SEC Chairman Gary Gensler, seen as an enemy of the industry, said the bill poses a risk to markets and investors.
FIT 21 “would undermine decades of precedent for oversight of investment contracts, exposing investors and financial markets to immeasurable risks,” Gensler said in a statement. statement Wednesday.
The SEC has charged key industry players, including ConsenSys, Coinbase, KrakenAnd Robinhood Marketplace crypto companies, with violations of securities laws.
Industry experts say the SEC’s requirements are not enforceable or designed for issuers of digital assets.
“For too long, the U.S. digital asset ecosystem has been plagued by regulatory uncertainty that has stifled innovation and left consumers unprotected,” McHenry said in a statement. statement earlier this month.
Industry Support
“The lack of clear rules leads to market confusion for businesses and leaves users and consumers unprotected,” says the Blockchain Association. wrote in a letter to Senate lawmakers on Monday.
“This lack of clarity hinders innovation and cripples businesses, hurting America’s position in the global technology race.”
In a statement after the vote, Kristin Smith, CEO of the Blockchain Association, called the bill’s passage “a watershed moment and congressional validation for the crypto industry in the United States.”
Last week, dozens of crypto companies – including Coinbase, Andreessen Horowitz and Kraken – sign an industry letter organized by the Crypto Council for Innovation in support of FIT21.

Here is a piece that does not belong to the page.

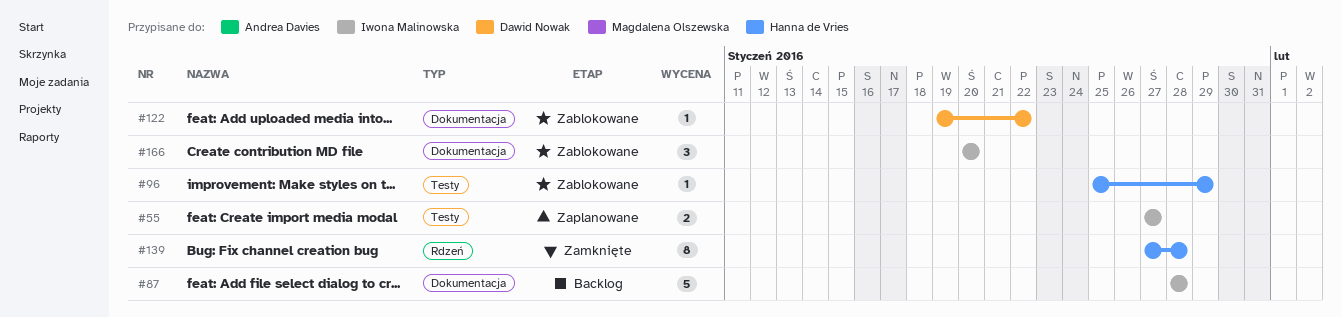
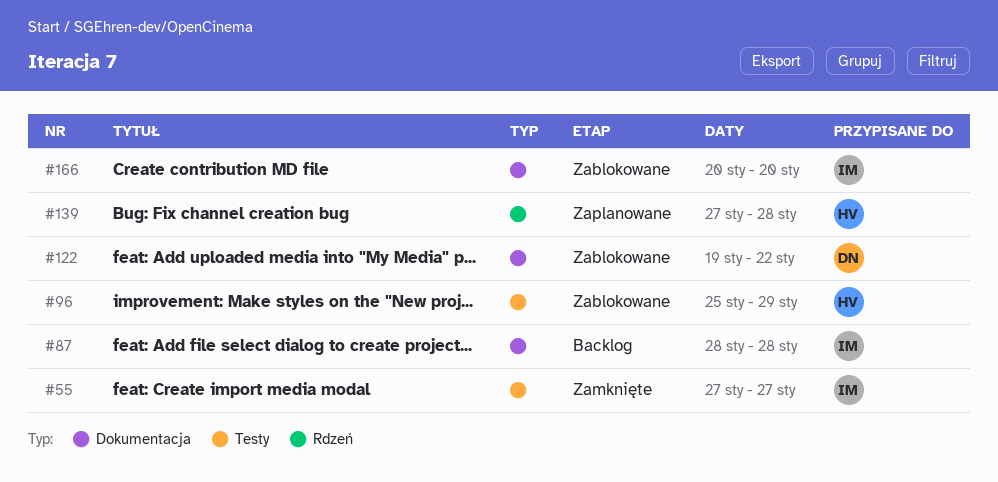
#55, status: Zaplanowane -> Zamknięte
#139, status: Zamknięte -> Zaplanowane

“The United States lags behind other major jurisdictions in developing a regulatory framework for digital assets,” the letter said, adding that American innovators may migrate elsewhere.
“It is crucial that the United States maintain its leadership in financial innovation.”
McHenry echoed that sentiment Wednesday.
“We are lagging behind Europe,” he said. “This bill catches up [us] “We must mobilize so that we do not lose ground in terms of innovation policy to the Europeans, the British, Singapore, Japan, Hong Kong.”
Updated, May 22:This story has been updated to include the partisan divide in Congress’ vote in favor of FIT21 and a statement from Blockchain Association CEO Kristin Smith.